When multiple sentences do appear on the same page the language goes to the opposite extreme, becoming complex and lyrical: “Retracing all your steps along the corridor of trees, to search for an escape look up and see if you can find a dirty-looking star above this dead-eyes image of a garden conjured as if just to keep you from returning to the woman underneath you in your bed and telling her that it was only sadness for the many losses in your life, the many tragedies you’ve see, that caused your gaze to wander toward the wall.” It becomes difficult to get your bearings in a sentence such as that, especially in the middle of a story that is being told unchronologically by an unreliable narrator.  It becomes essential, then, to approach the novel as you would a poem, to untether yourself from the presumptions of narrative and allow the sentences to grab you and pull you along like a riptide. 
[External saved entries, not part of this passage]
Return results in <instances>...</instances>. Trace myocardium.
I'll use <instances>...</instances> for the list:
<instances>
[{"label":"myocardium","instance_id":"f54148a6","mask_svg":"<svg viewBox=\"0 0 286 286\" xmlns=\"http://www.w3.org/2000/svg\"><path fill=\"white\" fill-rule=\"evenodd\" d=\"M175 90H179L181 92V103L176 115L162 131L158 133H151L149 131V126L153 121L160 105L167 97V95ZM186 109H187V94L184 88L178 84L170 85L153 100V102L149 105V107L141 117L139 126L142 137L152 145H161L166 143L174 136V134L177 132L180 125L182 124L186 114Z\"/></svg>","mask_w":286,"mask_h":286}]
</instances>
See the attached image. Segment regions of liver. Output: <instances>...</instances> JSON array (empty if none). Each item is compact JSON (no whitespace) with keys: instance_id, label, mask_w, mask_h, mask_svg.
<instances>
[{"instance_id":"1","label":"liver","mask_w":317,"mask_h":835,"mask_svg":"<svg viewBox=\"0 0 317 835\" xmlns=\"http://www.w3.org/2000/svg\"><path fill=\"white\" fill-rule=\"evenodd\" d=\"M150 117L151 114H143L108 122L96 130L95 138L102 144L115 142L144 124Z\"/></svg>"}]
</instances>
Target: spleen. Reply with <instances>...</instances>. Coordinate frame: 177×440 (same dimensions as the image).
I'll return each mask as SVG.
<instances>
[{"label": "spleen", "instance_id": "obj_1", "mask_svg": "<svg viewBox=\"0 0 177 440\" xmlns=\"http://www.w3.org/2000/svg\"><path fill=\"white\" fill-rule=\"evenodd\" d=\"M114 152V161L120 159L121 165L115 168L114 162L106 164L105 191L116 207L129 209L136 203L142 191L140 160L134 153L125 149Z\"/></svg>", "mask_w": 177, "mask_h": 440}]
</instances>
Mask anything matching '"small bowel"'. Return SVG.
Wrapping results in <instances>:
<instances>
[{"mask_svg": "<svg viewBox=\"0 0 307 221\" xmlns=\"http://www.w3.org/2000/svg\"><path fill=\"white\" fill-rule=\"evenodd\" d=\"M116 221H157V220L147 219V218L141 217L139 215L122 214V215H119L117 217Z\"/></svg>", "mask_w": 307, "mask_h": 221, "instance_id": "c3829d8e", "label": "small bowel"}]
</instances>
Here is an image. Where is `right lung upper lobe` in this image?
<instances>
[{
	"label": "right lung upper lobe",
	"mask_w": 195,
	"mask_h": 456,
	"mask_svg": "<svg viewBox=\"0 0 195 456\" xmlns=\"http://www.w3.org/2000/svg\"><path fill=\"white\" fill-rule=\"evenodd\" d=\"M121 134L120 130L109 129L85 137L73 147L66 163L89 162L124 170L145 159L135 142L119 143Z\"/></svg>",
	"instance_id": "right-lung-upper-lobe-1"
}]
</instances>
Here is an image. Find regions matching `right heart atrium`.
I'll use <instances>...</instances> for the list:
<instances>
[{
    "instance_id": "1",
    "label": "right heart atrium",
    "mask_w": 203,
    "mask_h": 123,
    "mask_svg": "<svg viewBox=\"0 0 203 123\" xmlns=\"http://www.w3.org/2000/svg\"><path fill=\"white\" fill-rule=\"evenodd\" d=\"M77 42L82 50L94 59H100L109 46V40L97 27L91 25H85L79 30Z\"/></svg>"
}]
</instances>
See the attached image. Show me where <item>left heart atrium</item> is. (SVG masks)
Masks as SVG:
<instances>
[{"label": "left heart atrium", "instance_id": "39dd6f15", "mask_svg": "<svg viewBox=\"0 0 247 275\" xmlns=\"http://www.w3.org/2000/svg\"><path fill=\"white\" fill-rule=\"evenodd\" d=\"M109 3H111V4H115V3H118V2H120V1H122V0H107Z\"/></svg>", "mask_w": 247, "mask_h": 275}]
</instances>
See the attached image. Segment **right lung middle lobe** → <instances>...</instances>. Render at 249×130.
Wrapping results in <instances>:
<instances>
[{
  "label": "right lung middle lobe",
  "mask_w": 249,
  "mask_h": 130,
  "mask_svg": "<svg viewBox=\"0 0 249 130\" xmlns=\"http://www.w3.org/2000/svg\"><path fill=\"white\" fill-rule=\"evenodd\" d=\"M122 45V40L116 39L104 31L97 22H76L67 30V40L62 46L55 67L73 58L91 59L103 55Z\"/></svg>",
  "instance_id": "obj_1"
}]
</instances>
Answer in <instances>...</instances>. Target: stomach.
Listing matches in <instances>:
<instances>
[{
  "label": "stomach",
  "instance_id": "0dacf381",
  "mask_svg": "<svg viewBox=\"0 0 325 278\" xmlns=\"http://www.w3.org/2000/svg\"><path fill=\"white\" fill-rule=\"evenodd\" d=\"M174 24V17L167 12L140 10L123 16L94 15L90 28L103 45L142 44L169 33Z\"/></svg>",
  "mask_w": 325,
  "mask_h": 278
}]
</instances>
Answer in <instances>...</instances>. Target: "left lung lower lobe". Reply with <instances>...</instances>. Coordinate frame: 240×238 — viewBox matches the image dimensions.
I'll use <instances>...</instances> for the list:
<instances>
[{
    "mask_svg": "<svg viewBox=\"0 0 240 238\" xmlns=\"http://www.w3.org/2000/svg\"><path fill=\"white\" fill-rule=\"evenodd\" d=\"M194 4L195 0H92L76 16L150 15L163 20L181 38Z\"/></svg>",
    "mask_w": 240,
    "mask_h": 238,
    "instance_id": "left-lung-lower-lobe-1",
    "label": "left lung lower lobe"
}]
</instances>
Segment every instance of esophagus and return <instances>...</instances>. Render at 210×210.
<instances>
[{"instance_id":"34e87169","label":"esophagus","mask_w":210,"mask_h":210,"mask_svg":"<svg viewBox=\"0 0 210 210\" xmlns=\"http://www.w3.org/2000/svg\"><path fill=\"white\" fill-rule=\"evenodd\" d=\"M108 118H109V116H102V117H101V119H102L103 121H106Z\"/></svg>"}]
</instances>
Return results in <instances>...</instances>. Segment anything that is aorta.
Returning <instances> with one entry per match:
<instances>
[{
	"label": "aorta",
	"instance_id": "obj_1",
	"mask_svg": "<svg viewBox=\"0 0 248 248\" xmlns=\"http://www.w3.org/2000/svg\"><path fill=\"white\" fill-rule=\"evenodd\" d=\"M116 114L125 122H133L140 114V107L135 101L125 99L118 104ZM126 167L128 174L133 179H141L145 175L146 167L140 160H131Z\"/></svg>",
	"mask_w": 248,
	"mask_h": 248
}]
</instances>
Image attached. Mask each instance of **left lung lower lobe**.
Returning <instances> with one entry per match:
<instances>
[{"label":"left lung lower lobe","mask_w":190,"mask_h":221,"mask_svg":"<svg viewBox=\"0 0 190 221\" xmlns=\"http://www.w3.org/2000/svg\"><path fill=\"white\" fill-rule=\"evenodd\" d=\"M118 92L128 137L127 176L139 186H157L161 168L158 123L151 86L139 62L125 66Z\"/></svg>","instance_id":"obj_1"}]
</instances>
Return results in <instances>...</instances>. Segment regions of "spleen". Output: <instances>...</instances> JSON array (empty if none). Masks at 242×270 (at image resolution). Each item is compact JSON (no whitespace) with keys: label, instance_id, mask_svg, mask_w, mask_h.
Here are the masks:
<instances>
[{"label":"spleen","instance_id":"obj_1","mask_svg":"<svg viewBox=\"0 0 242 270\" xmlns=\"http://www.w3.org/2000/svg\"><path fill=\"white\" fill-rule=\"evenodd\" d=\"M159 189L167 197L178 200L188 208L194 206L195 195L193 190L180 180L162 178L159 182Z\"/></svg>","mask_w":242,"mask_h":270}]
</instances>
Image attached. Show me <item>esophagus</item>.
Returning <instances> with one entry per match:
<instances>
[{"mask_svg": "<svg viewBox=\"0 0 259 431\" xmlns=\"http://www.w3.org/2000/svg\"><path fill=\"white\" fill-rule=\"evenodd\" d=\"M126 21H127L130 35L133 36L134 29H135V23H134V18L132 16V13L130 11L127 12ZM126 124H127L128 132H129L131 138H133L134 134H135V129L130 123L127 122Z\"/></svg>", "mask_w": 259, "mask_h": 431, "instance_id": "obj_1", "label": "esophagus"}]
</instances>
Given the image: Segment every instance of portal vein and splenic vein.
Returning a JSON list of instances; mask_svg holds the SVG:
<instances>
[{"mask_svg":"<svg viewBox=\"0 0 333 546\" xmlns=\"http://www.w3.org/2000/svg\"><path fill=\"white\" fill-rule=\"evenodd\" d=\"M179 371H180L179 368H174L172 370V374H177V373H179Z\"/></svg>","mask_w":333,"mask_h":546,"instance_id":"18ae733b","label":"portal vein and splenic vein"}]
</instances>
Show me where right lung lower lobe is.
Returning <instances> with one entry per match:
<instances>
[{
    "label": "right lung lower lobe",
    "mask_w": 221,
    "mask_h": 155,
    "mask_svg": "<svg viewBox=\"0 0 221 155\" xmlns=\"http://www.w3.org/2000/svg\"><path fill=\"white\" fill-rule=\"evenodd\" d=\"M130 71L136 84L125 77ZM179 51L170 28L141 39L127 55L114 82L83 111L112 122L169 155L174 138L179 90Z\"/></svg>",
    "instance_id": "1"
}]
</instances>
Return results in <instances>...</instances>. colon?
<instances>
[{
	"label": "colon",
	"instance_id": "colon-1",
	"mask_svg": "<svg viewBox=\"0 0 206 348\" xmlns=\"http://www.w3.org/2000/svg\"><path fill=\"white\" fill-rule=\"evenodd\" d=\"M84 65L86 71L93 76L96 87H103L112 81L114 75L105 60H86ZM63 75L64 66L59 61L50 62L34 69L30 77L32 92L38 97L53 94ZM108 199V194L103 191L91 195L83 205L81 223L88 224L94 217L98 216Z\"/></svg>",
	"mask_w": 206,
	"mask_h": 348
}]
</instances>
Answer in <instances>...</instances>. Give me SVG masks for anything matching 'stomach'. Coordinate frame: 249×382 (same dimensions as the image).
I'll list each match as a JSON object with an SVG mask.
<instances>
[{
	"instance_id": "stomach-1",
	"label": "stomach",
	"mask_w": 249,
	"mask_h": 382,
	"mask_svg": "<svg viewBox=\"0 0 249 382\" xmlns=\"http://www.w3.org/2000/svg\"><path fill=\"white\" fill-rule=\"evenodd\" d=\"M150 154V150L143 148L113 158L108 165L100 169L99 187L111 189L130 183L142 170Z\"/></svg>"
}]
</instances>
When the narrator decides she wants to close her self-created dramatic distance she finds herself unable to do so, commenting “it’s always stumped me why so many of my very most tender and authentic memories are tangled up with over-practiced words and stiff, exaggerated moves.” Having practiced fake emotion so well for so long, she has robbed herself of the ability to show genuine emotion in a genuine moment.  This touches on an even greater question: is it possible to react genuinely once you’ve peered behind the curtain and seen the power of staged drama? 

Ultimately, the narrator discovers through her musing both that she desires emotional intimacy and that she absolutely cannot have it. And even as she recalls her life to the faceless reader, she ponders the question, “I wonder if I’m acting now.”